[Start Selected extract]

United Way officials have said that once kids start missing class at the high school level, it can be more difficult to reach them. But in middle school there is still time to form good attendance habits and prevent chronic absenteeism, which is the goal.
So posters have gone up in middle schools and around the community, encouraging kids to get to class. Businesses and service organizations have contributed money and coupons totalling 33,000 reward items this past school year.
The Tri-Cities Fever, for example, donated more than 1,200 pairs of game tickets as part of the Attendance Matters rewards program. At Carmichael Middle School in Richland, a buddy system was established so kids watch out for each other and make sure their partner is getting to school.
Looking at data collected so far from United Way, such steps appear to be making some difference.
Student absences decreased by an average of one day per student after the first two years of implementing the program, according to United Way. Also, more students had perfect attendance, with 366 students missing no school in 2014-15. That’s up from 304 students the year before.
Unfortunately, chronic absenteeism is still the greatest challenge, with 45 percent of students missing more than 10 days in the 2014-15 school year, according to United Way officials. That is up from the year before, when 34 percent of students missed more than 10 days.
But at least we have an organization keeping track of our region’s total attendance rates at the middle schools and working to solve the problem. In light of the recent national study, that’s an encouraging footnote to Washington state’s miserable, overall chronic school absenteeism rate.

[End Selected extract]
[Start Provided information]

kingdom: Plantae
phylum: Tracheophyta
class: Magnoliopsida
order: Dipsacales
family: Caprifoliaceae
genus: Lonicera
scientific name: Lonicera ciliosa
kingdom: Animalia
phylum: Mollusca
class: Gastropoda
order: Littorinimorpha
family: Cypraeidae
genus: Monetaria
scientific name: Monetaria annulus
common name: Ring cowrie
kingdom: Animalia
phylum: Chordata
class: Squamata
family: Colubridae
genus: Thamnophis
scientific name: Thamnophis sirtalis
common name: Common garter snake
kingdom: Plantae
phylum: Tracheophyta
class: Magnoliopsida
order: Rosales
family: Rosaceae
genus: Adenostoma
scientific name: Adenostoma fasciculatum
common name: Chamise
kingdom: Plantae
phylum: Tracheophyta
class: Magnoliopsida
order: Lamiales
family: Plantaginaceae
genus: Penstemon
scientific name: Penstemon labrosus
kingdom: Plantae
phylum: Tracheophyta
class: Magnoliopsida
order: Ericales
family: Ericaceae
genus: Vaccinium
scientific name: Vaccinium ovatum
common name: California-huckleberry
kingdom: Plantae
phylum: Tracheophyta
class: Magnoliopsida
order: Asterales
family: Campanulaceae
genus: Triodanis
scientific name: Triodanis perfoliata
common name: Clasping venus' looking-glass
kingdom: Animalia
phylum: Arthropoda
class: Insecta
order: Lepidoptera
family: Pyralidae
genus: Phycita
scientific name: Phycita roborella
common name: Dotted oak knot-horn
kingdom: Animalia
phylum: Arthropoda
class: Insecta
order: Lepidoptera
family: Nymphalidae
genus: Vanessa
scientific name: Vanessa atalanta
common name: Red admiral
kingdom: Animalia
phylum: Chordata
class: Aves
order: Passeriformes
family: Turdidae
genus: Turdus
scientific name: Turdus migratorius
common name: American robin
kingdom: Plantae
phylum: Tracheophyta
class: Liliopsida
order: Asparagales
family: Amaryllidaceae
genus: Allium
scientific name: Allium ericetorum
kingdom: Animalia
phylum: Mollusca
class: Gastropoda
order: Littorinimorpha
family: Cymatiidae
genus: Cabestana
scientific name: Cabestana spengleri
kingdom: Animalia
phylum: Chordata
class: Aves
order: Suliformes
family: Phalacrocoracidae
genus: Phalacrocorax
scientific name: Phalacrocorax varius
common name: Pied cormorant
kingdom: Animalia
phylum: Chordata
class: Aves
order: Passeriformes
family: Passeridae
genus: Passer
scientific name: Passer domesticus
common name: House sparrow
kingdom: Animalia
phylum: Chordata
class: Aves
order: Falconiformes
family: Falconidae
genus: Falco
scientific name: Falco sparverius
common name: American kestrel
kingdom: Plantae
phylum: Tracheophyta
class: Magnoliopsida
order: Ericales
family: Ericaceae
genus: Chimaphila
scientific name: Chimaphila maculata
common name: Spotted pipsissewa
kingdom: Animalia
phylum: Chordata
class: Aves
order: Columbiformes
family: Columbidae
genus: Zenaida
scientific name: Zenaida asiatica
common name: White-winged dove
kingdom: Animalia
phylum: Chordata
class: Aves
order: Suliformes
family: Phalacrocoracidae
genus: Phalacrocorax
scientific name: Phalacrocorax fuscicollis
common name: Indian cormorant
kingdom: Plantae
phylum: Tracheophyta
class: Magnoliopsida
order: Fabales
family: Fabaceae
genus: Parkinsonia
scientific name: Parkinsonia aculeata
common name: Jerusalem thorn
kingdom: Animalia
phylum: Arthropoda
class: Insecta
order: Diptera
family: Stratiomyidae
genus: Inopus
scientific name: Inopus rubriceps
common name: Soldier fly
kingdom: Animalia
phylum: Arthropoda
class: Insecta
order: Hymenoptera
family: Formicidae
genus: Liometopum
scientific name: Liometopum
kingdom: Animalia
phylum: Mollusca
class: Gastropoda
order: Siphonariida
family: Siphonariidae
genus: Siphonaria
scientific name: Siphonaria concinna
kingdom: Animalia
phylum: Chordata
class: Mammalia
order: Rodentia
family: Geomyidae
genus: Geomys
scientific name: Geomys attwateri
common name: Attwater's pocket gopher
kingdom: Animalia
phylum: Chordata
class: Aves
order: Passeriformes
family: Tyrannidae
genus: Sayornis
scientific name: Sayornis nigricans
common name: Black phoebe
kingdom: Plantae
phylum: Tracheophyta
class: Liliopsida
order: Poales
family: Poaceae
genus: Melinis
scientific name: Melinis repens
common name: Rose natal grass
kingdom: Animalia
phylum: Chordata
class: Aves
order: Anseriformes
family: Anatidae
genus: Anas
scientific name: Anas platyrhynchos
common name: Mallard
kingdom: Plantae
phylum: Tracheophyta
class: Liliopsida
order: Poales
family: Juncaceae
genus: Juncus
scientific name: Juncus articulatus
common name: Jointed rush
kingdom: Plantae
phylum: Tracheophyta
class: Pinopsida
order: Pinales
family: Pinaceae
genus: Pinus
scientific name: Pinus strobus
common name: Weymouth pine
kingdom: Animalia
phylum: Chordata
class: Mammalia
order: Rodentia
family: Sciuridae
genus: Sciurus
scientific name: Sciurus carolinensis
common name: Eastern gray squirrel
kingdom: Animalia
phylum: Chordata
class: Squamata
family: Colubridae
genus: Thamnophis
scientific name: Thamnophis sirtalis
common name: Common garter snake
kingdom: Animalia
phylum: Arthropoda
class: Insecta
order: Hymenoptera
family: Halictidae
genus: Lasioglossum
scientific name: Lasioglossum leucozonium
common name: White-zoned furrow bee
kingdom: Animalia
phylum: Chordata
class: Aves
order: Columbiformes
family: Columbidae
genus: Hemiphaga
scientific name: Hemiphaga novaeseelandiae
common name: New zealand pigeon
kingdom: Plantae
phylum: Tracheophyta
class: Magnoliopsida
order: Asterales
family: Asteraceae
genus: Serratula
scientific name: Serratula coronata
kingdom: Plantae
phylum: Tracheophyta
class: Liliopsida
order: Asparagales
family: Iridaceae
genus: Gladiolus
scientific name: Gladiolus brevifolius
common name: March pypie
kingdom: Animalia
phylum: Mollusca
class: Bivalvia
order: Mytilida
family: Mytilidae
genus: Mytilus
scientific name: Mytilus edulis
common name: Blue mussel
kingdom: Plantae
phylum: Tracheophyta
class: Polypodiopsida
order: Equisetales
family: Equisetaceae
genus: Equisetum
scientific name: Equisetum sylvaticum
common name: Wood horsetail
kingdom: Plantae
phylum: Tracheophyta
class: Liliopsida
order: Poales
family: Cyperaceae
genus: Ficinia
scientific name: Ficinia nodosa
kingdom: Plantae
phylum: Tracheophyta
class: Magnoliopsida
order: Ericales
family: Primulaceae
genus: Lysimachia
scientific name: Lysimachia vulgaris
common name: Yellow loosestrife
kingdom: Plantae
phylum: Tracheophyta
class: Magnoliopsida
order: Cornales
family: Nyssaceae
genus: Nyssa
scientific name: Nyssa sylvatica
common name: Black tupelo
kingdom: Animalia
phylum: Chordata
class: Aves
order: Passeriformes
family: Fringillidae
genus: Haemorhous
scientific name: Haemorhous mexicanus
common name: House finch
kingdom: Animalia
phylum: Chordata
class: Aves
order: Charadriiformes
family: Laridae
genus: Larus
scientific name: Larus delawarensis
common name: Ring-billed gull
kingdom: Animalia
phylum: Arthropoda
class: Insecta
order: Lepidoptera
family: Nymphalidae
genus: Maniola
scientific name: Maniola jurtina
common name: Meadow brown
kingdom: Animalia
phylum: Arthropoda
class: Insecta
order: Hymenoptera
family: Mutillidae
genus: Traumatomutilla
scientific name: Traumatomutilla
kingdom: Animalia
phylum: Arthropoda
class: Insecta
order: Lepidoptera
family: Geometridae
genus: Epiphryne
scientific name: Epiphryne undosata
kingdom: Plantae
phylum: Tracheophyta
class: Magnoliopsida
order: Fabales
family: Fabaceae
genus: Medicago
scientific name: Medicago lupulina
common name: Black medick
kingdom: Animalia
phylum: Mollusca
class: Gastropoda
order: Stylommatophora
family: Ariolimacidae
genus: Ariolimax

[End Provided information]

_Exercise set_.
• a. According to the school attendance editorial, how many students missed no school in 2014-15?
• b. Output the part of the school attendance editorial that opens with the words containing "So posters have" and closes with "past school year.".
• c. Write the next part of the school attendance editorial, picking up after its final sentence.

_Written answers_.
• a. 366 students

• b.
So posters have gone up in middle schools and around the community, encouraging kids to get to class. Businesses and service organizations have contributed money and coupons totalling 33,000 reward items this past school year.

• c.
And the local program has caught the attention of other communities. In May, our United Way office was recognized for that initiative, receiving the Common Good Award at the International United Way Worldwide Conference in Vancouver, British Columbia. Only nine United Ways, from nearly 1,800 around the world, were recognized for bringing meaningful change to their communities.
Getting kids to attend school is crucial. If they aren’t in class, they aren’t learning and they fall behind. The national average for chronic absenteeism in public schools was 13 percent for the 2013-14 school year, and Washington state was at a disturbing 24.8 percent.
State officials with the Office of Superintendent of Public Instruction have doubted the national study, saying our state’s chronic absentee rate is probably closer to 15 percent. But even if the state numbers are more accurate, the percentage of kids missing school is still too high.
So while statewide, Washington appears to have a severe problem, in our own region, we have the leadership of United Way and a community approach to try to turn things around.